ESCOLHAS

Não existe caminho certo quando a intenção é errada. Porém, se a intenção é errada, o caminho certo acaba sendo um acaso. Mas o mesmo não vale se se inverter a proposição. Nesse caso, se o caminho é errado e a intenção certa, a intenção sairá prejudicada, afinal, o caminho errado conduziu a intenção ao erro. Não se trata de acaso, mas, tão somente, de uma fatalidade.

Assim é a vida. Uma miríade de escolhas que fazemos todos os dias, para não dizer todos os minutos de nossas vidas. O resultado, nem sempre previsível, pode nos parecer "acasos" quando nos deparamos com algo que se supunha pior, mas que se revela um tanto quanto satisfatório.

Esse mecanismo compensatório, em certa medida, nos livra de constrangimentos, contra os quais não estamos acostumados a lidar.

Chamar de acaso tudo aquilo que não compreendemos, somente porque não esperávamos aquele resultado, tem sido a melhor maneira de se evitar rugas ou, até mesmo, certas doenças.

Andar por atalhos, como quem tateia escuras paredes, desde tempos remotos tem sido a melhor maneira de se avançar sem dar um passo. O Homem, na medida que descobriu sua inteligência, não por menos (ou castigo), desenvolveu contrapontos igualmente fascinantes para que as más escolhas lhe causassem menos tormentos. O mínimo sinal de que tais tormentos lhe pudessem tirar da zona de conforto, por si só, já o impinge às crises psicológicas.

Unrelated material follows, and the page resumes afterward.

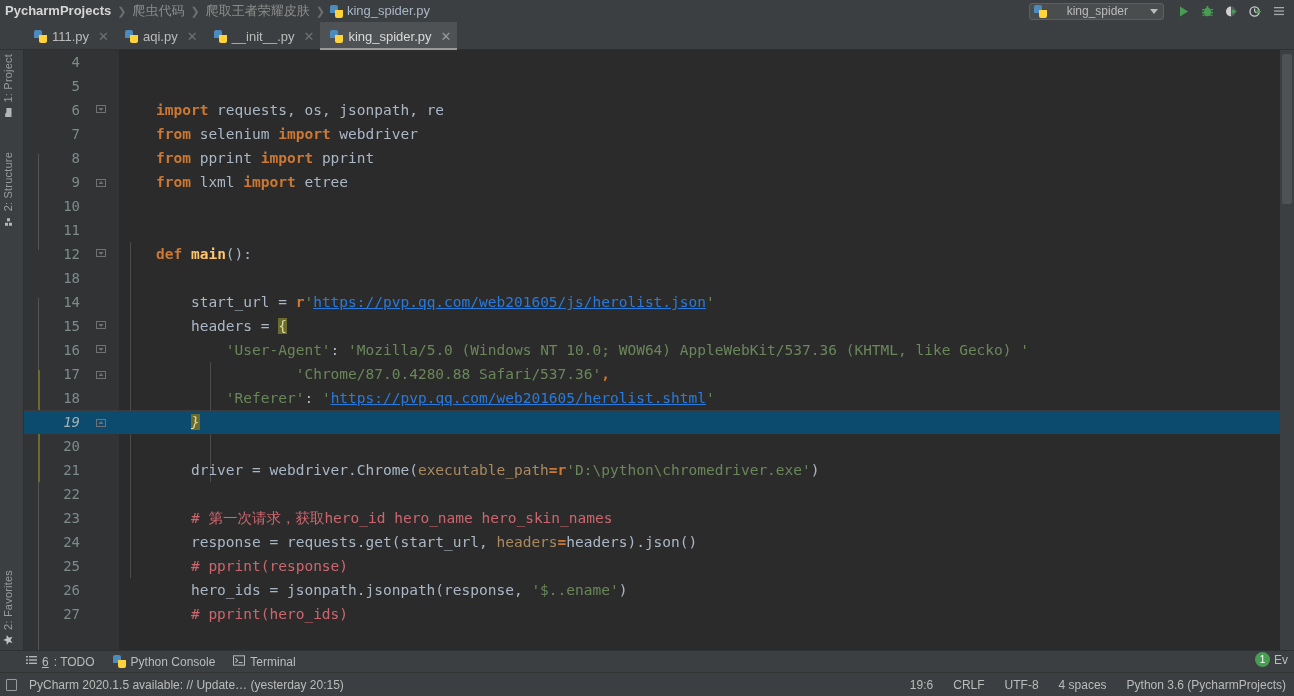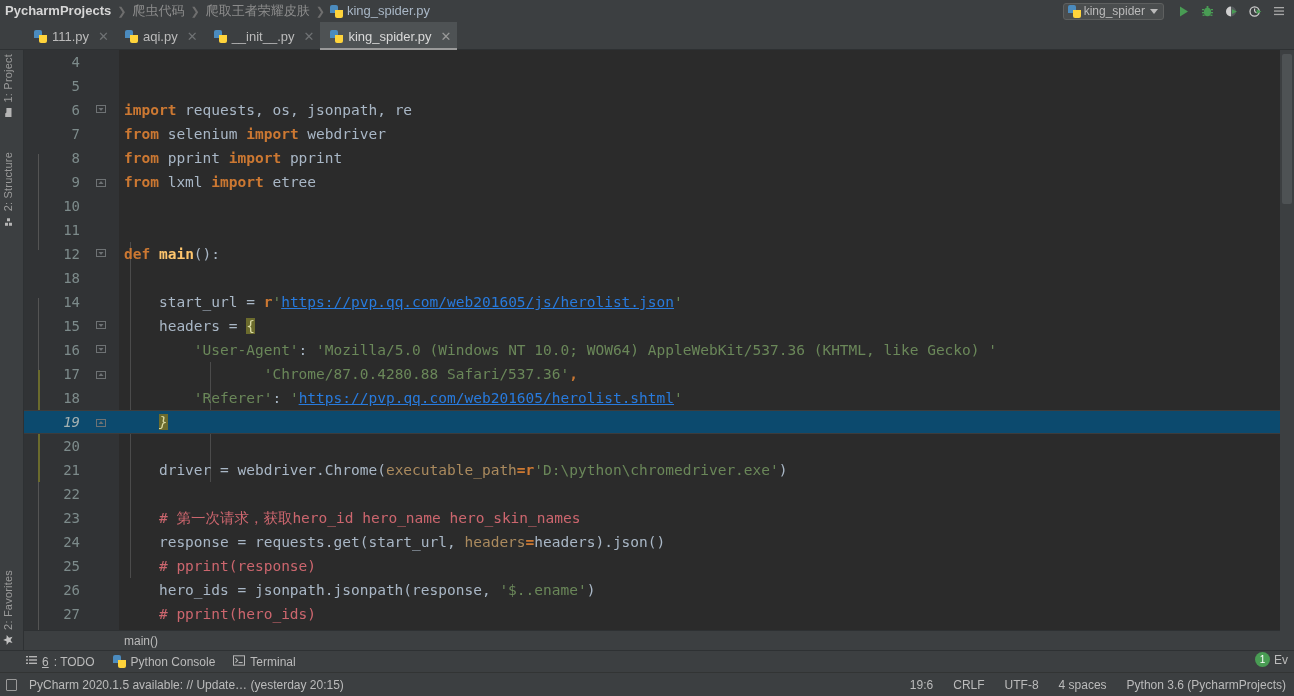"king_spider" .runconfig { gap: 3px -> 20px }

Tudo nesse mar de incertezas, das crises psicológicas às outras mais que virão, todas elas propagadas e propagandeadas em revistas e sites especializados, reveste-se de uma determinada patologia que não aparece em nenhum exame, por mais sofisticado que possa ser. A deterioração se dá não mais nas células ou nos membros que se atrofiam. A morte gradual marca sua estreia naquele indivíduo que embarca nessa roda gigante do consumismo que faz dele um zumbi.

Não se nega o desenvolvimentos das ciências. Não se nega o avanço da medicina, da engenharia genética, da biotecnologia, da biogenética. São avanços assombrosos, pois, ao se deparar com tais ferramentas, o Homem, senhor de si, passou a interferir tanto no planeta que hoje já não sei se lamentamos tais avanços. Tudo se apresenta como se o caminho escolhido nos conduzisse somente para frente. Mesmo que o abismo esteja no passo seguinte, retroceder torna-se-á a negação da própria afirmação da espécie humana.

A busca pela felicidade, assim como, o desenfreado desejo de ser "alguém na vida", me perece, hoje, a principal razão de nossa existência. Hoje, não nos parece plausível, e nem, tampouco digno de nota, alguém que se emociona com um pássaro no ninho. Nada parecerá mais piegas do que alguém que se emociona com um pássaro no ninho. Olhar para o próprio umbigo, eis a medida de todas as coisas!

A guerra pela sobrevivência, a louca busca por coisas que nos darão conforto e mesmo status, arrefeceu o olhar sobre o Outro como algo que nos diz respeito. Homens-ilha, eis o novo Homem. O Homem imerso na humanidade sem sentir-se parte dela. A humanidade despossuída daquilo que, em essência, lhe qualifica. Não poderá haver humanidade sem Homem. Mas, a guerra diária em que se imbricou, fez do Homem um ser, somente um ser a mais nesse reino de leões, pardais e flores.

Não há sonhos possíveis. Tudo é tão somente Utopia que se projeta para um futuro sempre chamado por bandeiras que se locupletam entre paredes intransponíveis. A blindagem se levanta tão logo uma voz, apenas uma que seja, se "indispõe" contra o consenso fabricado. A servidão voluntária se estabelece como um novo modo de ser. É preciso estar "junto" para que o projeto traçado adquira valor.

O olhar para o lado, permitir-se o contato com a divergência se transforma numa aventura a lá Indiana Jones. O templo da razão, desfigurado em conveniências políticas, cede espaço aos negociadores de sonhos. E o desvario coletivo, amparado em suposições ingênuas, e por quê não, traiçoeiras, sai à rua como quem vai à praia. Todos se confraternizam em calorosos abraços como se não houvesse o Outro que a tudo observa com lágrimas nos olhos.

A tinta sobre o quadro, impulsivamente espalhada, não tem cores. Tudo é negro, tudo é matizado numa única pincelada sem levar em conta o jardim onde está o artista. E o erro não estará na intenção de se pintar o jardim, mas no caminho que o artista escolheu para fazê-lo.